Karl the Fog
Updated: Sep 2, 2021
Fog… it is all around me. My brain is filled with fog, my move from 95-degree Meadow Vista to 60-degree fog-soaked Oakland has my tan skin fading, the memories of re-living my childhood in my hometown this summer through lake days, pool parties, and Sierra Nevada hikes shifting into the background. This certainly wasn’t how I expected the remainder of the year to pan out. It’s truly incredible how fast life can change. In one instant nothing is the same. You hear about these moments, you know it’s possible, but until you go through one of those life changing instants you don’t really know how it feels to have your feet floating off the ground as you spin and try to regain your footing.
They say cancer makes you re-evaluate so much in your life, and it truly does. I think my early stage diagnosis had me a bit naïve at first, struggling to know where I fit into the breast cancer tribe, hiding from doing the research to truly understand what this means for my life, focused on the “good” news – scared to face any truths. But slowly I have been brave enough to educate myself… build my decision matrix, and have the very real and difficult conversations with myself I need to have to keep my mental and physical health the best I possibly can into the future.
I am doing my best to dive into the internet a bite size at a time, careful to not go to the pages that will induce fear, deliberately selective about what information I consume, reading the information as matter of a fact as I can. My google search sure looks different now, my social feed once filled only with horse videos is now a stream of amazing and beautiful bald warrior women, boobs, and pink.

******

# [PROBLEMS TO SOLVE]
1. In the fog post, where did the writer move from and to?
2. Resume the fog post, starting after its last sentence.
The rows below come from a different source than the fog post.

******

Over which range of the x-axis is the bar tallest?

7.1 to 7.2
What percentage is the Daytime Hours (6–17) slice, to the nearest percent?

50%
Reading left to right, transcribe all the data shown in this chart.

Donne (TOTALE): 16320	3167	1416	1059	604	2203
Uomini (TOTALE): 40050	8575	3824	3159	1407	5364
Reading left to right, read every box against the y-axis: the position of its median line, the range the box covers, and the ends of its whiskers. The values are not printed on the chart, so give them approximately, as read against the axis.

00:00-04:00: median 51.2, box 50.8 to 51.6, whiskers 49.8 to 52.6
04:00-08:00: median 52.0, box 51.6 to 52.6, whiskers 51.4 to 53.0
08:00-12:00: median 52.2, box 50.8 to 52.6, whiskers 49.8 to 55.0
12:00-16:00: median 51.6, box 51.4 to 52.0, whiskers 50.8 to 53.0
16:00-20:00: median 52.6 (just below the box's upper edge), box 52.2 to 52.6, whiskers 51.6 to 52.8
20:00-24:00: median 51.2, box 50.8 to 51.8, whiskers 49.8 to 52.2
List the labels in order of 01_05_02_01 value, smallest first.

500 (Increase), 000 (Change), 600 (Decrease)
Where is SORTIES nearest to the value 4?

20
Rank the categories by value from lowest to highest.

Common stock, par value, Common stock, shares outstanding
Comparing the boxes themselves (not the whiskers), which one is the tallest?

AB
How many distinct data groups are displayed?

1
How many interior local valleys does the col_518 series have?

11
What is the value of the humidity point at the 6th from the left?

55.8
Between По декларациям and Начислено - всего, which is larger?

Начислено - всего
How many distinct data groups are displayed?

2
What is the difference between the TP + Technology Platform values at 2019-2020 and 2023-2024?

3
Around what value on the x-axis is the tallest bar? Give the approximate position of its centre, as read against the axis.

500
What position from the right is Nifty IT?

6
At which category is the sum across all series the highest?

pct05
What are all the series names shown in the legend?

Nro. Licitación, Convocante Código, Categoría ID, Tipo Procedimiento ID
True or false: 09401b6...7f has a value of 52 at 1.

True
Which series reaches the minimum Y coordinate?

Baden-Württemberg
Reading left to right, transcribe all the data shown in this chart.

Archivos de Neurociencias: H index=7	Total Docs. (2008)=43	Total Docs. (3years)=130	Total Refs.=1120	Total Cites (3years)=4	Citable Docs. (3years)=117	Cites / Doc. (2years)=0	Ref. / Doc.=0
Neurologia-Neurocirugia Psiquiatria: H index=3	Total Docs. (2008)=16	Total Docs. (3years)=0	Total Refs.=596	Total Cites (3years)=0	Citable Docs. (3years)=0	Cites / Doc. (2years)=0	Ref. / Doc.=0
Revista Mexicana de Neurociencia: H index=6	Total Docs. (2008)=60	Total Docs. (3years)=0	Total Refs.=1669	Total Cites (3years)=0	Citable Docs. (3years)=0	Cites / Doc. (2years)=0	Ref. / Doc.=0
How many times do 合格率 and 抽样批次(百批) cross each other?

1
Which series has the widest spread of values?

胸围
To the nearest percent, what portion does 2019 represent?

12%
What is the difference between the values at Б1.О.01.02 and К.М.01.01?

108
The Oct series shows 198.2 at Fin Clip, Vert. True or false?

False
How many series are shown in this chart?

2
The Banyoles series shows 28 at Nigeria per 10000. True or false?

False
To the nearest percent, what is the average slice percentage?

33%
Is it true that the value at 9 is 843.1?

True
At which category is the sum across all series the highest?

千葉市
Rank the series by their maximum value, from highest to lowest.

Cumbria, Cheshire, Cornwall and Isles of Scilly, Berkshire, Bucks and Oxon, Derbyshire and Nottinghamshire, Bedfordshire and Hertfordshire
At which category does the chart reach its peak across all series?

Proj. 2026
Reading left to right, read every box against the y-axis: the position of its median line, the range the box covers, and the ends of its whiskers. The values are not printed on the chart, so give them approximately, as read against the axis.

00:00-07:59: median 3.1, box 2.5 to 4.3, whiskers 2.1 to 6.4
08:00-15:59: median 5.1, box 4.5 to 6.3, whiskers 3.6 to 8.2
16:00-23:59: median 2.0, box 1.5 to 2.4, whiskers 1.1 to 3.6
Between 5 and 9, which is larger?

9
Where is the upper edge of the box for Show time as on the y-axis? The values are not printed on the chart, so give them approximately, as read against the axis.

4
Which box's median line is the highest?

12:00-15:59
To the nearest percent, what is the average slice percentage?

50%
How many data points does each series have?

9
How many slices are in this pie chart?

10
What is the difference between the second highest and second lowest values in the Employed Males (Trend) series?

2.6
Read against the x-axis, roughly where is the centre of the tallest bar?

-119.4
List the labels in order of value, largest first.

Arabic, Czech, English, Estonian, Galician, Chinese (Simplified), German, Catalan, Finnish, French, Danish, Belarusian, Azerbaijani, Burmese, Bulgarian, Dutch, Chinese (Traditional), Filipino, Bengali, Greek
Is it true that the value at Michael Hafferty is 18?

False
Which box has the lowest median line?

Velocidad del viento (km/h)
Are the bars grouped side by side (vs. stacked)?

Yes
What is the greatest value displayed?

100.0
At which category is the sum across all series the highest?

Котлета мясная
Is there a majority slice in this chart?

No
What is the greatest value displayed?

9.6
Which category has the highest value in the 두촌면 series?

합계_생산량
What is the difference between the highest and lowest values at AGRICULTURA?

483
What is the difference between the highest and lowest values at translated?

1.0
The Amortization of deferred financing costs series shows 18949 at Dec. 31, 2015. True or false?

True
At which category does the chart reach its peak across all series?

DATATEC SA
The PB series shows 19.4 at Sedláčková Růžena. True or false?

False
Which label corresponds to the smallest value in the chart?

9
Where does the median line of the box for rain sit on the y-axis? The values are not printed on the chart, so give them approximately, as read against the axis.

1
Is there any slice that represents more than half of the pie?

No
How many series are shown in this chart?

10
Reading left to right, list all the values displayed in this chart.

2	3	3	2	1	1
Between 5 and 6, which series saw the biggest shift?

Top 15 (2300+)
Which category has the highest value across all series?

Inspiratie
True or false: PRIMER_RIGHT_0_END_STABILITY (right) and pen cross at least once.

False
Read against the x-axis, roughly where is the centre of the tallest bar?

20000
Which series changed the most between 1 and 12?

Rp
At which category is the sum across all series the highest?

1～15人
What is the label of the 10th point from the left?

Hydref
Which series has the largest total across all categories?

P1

******

# [OUTPUTS BY TASK]
1. From 95-degree Meadow Vista to 60-degree, fog-soaked Oakland.

2.
Products, exercises, side effects, horror stories… all I keep thinking is I must stay as hydrated, healthy, and exercise focused as possible right now. My body needs me to fill it only with goodness, veggies, meats… but the fog, the roller coaster of depression swings, and the quiet evenings opens the door, allowing in the woman who has emotionally ate as a comfortable survival practice since my last breakup... the non optimistic warrior who rather than cook a healthy dinner…picks up the door-dash app, turns her back to the peloton, and consumes the negative information circling the web. My nurturing self calmly says “be kind to yourself Liz you are going through a hard time now is not the time to diet, pressure yourself or guilt yourself” and my warrior mind says, “What the fuck Liz! – this is the shit that probably got you here, put down the fried rice and go grab that dinosaur kale.”
There seems to be so many “to-dos” to prepare for my treatments… I still can’t imagine navigating this with a more scary prognosis... I remain humble and grateful. In my quest for information – my spiritual journey to digest what is happening in my life – I have joined a group of young women survivors. What I know to be true about tribes of women is no different here… women supporting women… its beautiful, magic – and humbling.
Since my stage 1 diagnosis – my spirit has not rested signaling to me that this journey is far from over. I have been very careful not to overly celebrate my early diagnosis – the unlikely chance of chemo - I have definitely focused on manifesting this result – but then as the stories of support pour in from the online forum, one thing is clear - Cancer is an ugly beast… and you really don’t know until you know.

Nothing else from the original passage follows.